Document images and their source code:
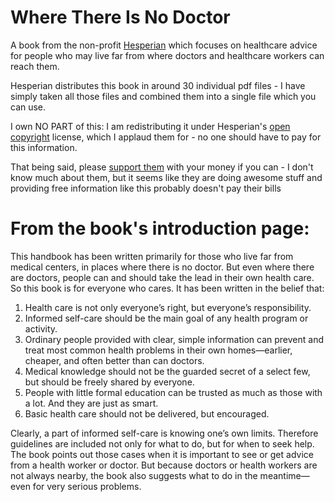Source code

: # Where There Is No Doctor

A book from the non-profit [Hesperian](https://hesperian.org/) which focuses on healthcare advice for people who may live far from where doctors and healthcare workers can reach them.

Hesperian distributes this book in around 30 individual pdf files - I have simply taken all those files and combined them into a single file which you can use.

I own NO PART of this: I am redistributing it under Hesperian's [open copyright](https://hesperian.org/about/open-copyright) license, which I applaud them for - no one should have to pay for this information.

That being said, please [support them](https://store.hesperian.org/ctgy/donations.html) with your money if you can - I don't know much about them, but it seems like they are doing awesome stuff and providing free information like this probably doesn't pay their bills

# From the book's introduction page:

This handbook has been written primarily for those who live far from medical centers, in places where there is no doctor. But even where there are doctors, people can and should take the lead in their own health care. So this book is for everyone who cares. It has been written in the belief that:

1. Health care is not only everyone’s right, but everyone’s responsibility.
1. Informed self-care should be the main goal of any health program or activity.
1. Ordinary people provided with clear, simple information can prevent and treat most common health problems in their own homes—earlier, cheaper, and often better than can doctors.
1. Medical knowledge should not be the guarded secret of a select few, but should be freely shared by everyone.
1. People with little formal education can be trusted as much as those with a lot. And they are just as smart.
1. Basic health care should not be delivered, but encouraged.

Clearly, a part of informed self-care is knowing one’s own limits. Therefore guidelines are included not only for what to do, but for when to seek help. The book points out those cases when it is important to see or get advice from a health worker or doctor. But because doctors or health workers are not always nearby, the book also suggests what to do in the meantime—even for very serious problems.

• What the exercise asks: Copy the source text of every item above character for character, and leave the pictures out of your answer.

• Response:
Source code

: # Where There Is No Doctor

A book from the non-profit [Hesperian](https://hesperian.org/) which focuses on healthcare advice for people who may live far from where doctors and healthcare workers can reach them.

Hesperian distributes this book in around 30 individual pdf files - I have simply taken all those files and combined them into a single file which you can use.

I own NO PART of this: I am redistributing it under Hesperian's [open copyright](https://hesperian.org/about/open-copyright) license, which I applaud them for - no one should have to pay for this information.

That being said, please [support them](https://store.hesperian.org/ctgy/donations.html) with your money if you can - I don't know much about them, but it seems like they are doing awesome stuff and providing free information like this probably doesn't pay their bills

# From the book's introduction page:

This handbook has been written primarily for those who live far from medical centers, in places where there is no doctor. But even where there are doctors, people can and should take the lead in their own health care. So this book is for everyone who cares. It has been written in the belief that:

1. Health care is not only everyone’s right, but everyone’s responsibility.
1. Informed self-care should be the main goal of any health program or activity.
1. Ordinary people provided with clear, simple information can prevent and treat most common health problems in their own homes—earlier, cheaper, and often better than can doctors.
1. Medical knowledge should not be the guarded secret of a select few, but should be freely shared by everyone.
1. People with little formal education can be trusted as much as those with a lot. And they are just as smart.
1. Basic health care should not be delivered, but encouraged.

Clearly, a part of informed self-care is knowing one’s own limits. Therefore guidelines are included not only for what to do, but for when to seek help. The book points out those cases when it is important to see or get advice from a health worker or doctor. But because doctors or health workers are not always nearby, the book also suggests what to do in the meantime—even for very serious problems.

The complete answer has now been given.